##### INPUT
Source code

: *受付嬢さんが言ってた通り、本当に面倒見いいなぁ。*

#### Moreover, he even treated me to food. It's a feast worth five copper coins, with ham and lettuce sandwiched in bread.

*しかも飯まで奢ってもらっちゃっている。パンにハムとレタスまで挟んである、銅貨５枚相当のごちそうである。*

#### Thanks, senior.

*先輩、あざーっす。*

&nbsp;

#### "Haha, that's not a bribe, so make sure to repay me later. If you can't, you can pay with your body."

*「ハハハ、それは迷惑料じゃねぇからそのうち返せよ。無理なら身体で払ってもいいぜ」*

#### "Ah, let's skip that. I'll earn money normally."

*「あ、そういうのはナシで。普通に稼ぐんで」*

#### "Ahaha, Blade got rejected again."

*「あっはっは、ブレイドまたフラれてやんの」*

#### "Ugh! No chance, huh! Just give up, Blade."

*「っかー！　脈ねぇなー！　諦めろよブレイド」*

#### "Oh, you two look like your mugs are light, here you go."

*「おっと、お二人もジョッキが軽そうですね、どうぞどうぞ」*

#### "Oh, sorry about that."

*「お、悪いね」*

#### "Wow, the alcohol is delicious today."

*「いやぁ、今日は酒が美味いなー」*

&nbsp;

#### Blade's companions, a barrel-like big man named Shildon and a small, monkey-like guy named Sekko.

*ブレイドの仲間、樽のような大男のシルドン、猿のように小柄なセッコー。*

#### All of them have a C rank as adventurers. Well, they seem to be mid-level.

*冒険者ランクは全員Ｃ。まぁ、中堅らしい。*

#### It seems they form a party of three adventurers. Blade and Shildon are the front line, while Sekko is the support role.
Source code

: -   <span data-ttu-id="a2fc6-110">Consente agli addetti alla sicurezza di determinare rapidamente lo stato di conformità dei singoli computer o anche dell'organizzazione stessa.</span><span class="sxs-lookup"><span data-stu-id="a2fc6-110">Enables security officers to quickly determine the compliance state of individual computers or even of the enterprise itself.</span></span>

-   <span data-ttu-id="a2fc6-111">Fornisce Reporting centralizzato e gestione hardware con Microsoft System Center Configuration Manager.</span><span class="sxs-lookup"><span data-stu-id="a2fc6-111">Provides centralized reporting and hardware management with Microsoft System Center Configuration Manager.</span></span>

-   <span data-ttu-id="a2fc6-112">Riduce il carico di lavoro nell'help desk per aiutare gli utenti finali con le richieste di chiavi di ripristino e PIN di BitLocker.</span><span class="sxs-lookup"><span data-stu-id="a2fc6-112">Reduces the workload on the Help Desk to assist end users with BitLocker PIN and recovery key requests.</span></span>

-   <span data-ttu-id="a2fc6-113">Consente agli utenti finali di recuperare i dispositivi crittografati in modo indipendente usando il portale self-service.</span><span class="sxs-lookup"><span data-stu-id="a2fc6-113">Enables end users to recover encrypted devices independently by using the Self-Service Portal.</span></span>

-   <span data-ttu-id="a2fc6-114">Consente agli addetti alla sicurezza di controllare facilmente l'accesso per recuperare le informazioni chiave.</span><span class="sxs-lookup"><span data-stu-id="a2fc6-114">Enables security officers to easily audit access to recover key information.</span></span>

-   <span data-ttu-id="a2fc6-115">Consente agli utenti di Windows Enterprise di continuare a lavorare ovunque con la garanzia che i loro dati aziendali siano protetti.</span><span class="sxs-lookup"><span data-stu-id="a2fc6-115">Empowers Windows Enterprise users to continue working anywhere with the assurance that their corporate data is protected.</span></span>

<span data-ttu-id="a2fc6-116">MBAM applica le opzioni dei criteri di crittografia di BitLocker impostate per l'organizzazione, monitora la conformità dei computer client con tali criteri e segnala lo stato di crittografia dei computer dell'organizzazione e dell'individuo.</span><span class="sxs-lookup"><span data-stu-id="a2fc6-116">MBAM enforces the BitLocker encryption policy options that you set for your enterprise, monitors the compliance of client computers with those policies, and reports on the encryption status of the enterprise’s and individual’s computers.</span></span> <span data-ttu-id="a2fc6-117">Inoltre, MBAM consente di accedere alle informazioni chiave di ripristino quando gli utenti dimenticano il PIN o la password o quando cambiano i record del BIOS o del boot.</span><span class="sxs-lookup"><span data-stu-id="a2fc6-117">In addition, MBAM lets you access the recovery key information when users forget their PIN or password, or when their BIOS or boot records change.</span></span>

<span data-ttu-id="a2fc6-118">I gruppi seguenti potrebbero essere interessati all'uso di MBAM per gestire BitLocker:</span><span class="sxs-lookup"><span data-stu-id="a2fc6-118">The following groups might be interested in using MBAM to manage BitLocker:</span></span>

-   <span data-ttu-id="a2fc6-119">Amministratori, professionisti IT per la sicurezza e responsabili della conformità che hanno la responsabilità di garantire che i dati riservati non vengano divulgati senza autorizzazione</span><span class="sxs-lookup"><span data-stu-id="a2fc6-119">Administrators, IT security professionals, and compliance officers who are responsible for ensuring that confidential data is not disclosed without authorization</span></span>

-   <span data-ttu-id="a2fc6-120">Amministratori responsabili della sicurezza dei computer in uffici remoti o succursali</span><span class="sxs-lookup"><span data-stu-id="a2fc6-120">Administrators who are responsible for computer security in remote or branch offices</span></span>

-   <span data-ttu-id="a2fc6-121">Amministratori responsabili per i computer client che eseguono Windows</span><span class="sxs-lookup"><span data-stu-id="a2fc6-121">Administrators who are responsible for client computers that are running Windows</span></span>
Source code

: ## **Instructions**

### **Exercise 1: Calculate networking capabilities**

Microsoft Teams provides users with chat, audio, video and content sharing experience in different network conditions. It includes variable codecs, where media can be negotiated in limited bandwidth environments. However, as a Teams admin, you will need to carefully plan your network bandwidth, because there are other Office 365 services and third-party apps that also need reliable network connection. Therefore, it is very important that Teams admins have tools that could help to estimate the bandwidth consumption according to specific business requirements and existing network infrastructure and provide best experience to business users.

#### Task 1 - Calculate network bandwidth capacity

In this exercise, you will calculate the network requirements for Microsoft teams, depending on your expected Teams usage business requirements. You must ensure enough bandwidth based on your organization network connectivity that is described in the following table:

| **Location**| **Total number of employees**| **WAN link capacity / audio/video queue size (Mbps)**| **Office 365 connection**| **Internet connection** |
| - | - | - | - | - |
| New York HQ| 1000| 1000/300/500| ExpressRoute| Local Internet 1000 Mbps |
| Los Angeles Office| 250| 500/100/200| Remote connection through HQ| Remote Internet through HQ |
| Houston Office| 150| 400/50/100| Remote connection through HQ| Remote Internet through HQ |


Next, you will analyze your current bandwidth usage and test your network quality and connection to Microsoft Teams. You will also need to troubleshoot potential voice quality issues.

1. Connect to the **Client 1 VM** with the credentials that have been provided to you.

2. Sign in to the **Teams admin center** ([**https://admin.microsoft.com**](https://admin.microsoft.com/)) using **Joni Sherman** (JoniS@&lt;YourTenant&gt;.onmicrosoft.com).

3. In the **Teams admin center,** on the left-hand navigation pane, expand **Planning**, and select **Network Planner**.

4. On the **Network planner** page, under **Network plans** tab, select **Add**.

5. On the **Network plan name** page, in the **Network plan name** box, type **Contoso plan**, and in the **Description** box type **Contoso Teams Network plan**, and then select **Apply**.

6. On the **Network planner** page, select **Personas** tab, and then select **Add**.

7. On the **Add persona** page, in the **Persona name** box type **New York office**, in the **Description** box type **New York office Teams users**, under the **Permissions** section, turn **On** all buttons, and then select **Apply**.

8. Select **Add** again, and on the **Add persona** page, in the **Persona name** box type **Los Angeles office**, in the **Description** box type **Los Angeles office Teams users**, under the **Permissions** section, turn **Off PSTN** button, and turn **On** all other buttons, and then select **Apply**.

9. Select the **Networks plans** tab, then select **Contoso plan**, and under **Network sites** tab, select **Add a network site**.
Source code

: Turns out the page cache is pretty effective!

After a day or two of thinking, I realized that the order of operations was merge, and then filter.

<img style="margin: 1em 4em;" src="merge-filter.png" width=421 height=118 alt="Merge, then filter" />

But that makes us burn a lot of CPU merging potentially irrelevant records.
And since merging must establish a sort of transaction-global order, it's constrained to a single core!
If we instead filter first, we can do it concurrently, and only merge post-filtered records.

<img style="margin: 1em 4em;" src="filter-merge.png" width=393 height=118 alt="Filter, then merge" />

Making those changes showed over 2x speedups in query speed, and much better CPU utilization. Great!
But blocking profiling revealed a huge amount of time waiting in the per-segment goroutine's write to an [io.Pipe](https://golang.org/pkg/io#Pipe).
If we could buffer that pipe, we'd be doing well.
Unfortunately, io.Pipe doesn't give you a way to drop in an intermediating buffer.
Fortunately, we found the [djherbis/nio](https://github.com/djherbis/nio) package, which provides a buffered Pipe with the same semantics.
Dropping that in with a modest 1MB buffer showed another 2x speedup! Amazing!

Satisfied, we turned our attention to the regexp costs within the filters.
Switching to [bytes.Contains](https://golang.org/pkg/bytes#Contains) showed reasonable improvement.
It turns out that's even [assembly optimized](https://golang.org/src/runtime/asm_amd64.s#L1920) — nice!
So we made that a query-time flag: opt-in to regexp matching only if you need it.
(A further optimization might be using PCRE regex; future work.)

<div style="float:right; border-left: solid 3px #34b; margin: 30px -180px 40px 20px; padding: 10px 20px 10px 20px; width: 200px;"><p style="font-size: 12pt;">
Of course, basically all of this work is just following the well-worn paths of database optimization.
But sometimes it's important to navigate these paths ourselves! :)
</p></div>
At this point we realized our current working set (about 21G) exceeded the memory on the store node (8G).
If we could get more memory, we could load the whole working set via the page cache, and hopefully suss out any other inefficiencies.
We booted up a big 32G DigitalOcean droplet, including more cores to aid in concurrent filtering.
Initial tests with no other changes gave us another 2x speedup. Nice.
##########
Starting at the first line of the material and ending at the line that contains "Center Configuration Manager.</span></span>", put every line into a Markdown table with the columns Row and Line. Number the rows in order and leave out blank lines.

| Row | Line |
|---|---|
| 1 | Source code |
| 2 | : *受付嬢さんが言ってた通り、本当に面倒見いいなぁ。* |
| 3 | #### Moreover, he even treated me to food. It's a feast worth five copper coins, with ham and lettuce sandwiched in bread. |
| 4 | *しかも飯まで奢ってもらっちゃっている。パンにハムとレタスまで挟んである、銅貨５枚相当のごちそうである。* |
| 5 | #### Thanks, senior. |
| 6 | *先輩、あざーっす。* |
| 7 | &nbsp; |
| 8 | #### "Haha, that's not a bribe, so make sure to repay me later. If you can't, you can pay with your body." |
| 9 | *「ハハハ、それは迷惑料じゃねぇからそのうち返せよ。無理なら身体で払ってもいいぜ」* |
| 10 | #### "Ah, let's skip that. I'll earn money normally." |
| 11 | *「あ、そういうのはナシで。普通に稼ぐんで」* |
| 12 | #### "Ahaha, Blade got rejected again." |
| 13 | *「あっはっは、ブレイドまたフラれてやんの」* |
| 14 | #### "Ugh! No chance, huh! Just give up, Blade." |
| 15 | *「っかー！　脈ねぇなー！　諦めろよブレイド」* |
| 16 | #### "Oh, you two look like your mugs are light, here you go." |
| 17 | *「おっと、お二人もジョッキが軽そうですね、どうぞどうぞ」* |
| 18 | #### "Oh, sorry about that." |
| 19 | *「お、悪いね」* |
| 20 | #### "Wow, the alcohol is delicious today." |
| 21 | *「いやぁ、今日は酒が美味いなー」* |
| 22 | &nbsp; |
| 23 | #### Blade's companions, a barrel-like big man named Shildon and a small, monkey-like guy named Sekko. |
| 24 | *ブレイドの仲間、樽のような大男のシルドン、猿のように小柄なセッコー。* |
| 25 | #### All of them have a C rank as adventurers. Well, they seem to be mid-level. |
| 26 | *冒険者ランクは全員Ｃ。まぁ、中堅らしい。* |
| 27 | #### It seems they form a party of three adventurers. Blade and Shildon are the front line, while Sekko is the support role. |
| 28 | Source code |
| 29 | : -   <span data-ttu-id="a2fc6-110">Consente agli addetti alla sicurezza di determinare rapidamente lo stato di conformità dei singoli computer o anche dell'organizzazione stessa.</span><span class="sxs-lookup"><span data-stu-id="a2fc6-110">Enables security officers to quickly determine the compliance state of individual computers or even of the enterprise itself.</span></span> |
| 30 | -   <span data-ttu-id="a2fc6-111">Fornisce Reporting centralizzato e gestione hardware con Microsoft System Center Configuration Manager.</span><span class="sxs-lookup"><span data-stu-id="a2fc6-111">Provides centralized reporting and hardware management with Microsoft System Center Configuration Manager.</span></span> |